◆ **AIM**
In the listing below, copy each line character for character, beginning at the line that contains "scientific name: Chorthippus biguttulus" and stopping after the line that contains "genus: Baccharis".

○ ○ ○ ○ ○

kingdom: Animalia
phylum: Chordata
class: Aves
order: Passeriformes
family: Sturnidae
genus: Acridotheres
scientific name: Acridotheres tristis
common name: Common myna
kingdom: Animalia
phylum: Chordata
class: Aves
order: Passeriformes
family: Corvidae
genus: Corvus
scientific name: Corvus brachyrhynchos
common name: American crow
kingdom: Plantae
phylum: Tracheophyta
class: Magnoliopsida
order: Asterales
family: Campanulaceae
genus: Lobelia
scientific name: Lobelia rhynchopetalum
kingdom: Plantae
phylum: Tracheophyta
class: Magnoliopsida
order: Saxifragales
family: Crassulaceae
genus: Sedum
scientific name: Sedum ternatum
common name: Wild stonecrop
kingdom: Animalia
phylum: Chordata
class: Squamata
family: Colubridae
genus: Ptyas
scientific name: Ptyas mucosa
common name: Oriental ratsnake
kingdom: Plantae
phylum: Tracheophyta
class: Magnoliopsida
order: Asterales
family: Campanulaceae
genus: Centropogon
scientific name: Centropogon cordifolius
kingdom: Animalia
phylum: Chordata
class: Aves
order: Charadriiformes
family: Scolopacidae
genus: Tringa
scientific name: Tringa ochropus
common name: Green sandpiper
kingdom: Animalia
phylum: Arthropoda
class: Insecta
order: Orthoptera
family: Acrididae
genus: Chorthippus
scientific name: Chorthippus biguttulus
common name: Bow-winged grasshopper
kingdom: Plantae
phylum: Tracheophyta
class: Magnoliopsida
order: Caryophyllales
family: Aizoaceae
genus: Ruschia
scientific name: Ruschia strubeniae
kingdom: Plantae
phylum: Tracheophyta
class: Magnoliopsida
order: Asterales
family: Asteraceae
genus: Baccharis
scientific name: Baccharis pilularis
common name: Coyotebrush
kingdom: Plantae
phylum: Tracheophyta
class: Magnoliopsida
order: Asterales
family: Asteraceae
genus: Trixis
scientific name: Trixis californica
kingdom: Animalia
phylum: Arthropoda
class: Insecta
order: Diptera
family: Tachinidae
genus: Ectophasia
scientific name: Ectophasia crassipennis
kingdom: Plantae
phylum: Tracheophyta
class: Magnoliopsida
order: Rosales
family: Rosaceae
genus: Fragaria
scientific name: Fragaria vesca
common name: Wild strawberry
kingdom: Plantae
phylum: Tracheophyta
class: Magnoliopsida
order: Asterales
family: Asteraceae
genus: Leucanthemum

○ ○ ○ ○ ○

◆ **RESPONSE**
scientific name: Chorthippus biguttulus
common name: Bow-winged grasshopper
kingdom: Plantae
phylum: Tracheophyta
class: Magnoliopsida
order: Caryophyllales
family: Aizoaceae
genus: Ruschia
scientific name: Ruschia strubeniae
kingdom: Plantae
phylum: Tracheophyta
class: Magnoliopsida
order: Asterales
family: Asteraceae
genus: Baccharis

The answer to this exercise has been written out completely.